In a quarterly report in February, the International Atomic Energy Agency (IAEA) said Iran continues to comply with the restrictions on its nuclear activities under the JCPOA.
The UN nuclear agency added that Iran remained within caps on the level to which it can enrich uranium and its stock of enriched uranium in accordance with the nuclear accord.
In another Twitter post, the French diplomat said under the NPT, it is “illegal” to enrich uranium “without a credible civilian program.”
Araud claimed that there is no “sunset” after the JCPOA, adding that Iran has no “conceivable reason” to “massively” enrich uranium since Russia is providing enriched uranium to Bushehr power plant in southern Iran. Russia has built a nuclear power plant in Bushehr in southern Iran. The agreement for the Bushehr nuclear power plant was finalized in 1995, but the project was delayed several times due to a number of technical and financial issues.

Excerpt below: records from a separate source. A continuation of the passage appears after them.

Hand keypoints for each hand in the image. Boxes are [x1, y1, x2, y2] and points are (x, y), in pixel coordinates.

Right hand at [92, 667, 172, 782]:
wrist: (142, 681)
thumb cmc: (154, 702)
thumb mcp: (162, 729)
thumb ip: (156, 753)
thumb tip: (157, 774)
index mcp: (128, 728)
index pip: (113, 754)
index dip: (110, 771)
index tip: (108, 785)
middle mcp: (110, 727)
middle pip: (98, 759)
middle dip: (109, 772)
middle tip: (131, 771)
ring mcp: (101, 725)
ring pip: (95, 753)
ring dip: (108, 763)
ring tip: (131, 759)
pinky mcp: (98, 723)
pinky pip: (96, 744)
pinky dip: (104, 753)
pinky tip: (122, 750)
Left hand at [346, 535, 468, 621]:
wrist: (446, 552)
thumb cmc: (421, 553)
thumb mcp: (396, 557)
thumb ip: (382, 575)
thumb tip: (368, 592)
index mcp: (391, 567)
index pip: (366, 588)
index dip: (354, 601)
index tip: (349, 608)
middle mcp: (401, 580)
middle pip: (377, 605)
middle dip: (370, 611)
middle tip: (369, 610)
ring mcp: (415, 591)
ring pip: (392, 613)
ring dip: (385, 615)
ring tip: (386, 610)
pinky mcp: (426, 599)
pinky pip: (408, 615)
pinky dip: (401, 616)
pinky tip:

The 1,000-megawatt plant, which is operating under the full supervision of the IAEA, reached its maximum power generation capacity in August 2012. In September 2013, Iran officially took over from Russia the first unit of its first 1,000-megawatt nuclear power plant for two years.
The construction of the power plant’s second and third phases began in November 2017. It was reported at the time that the two phases would begin supplying electricity to Iran’s power grid in 10 years.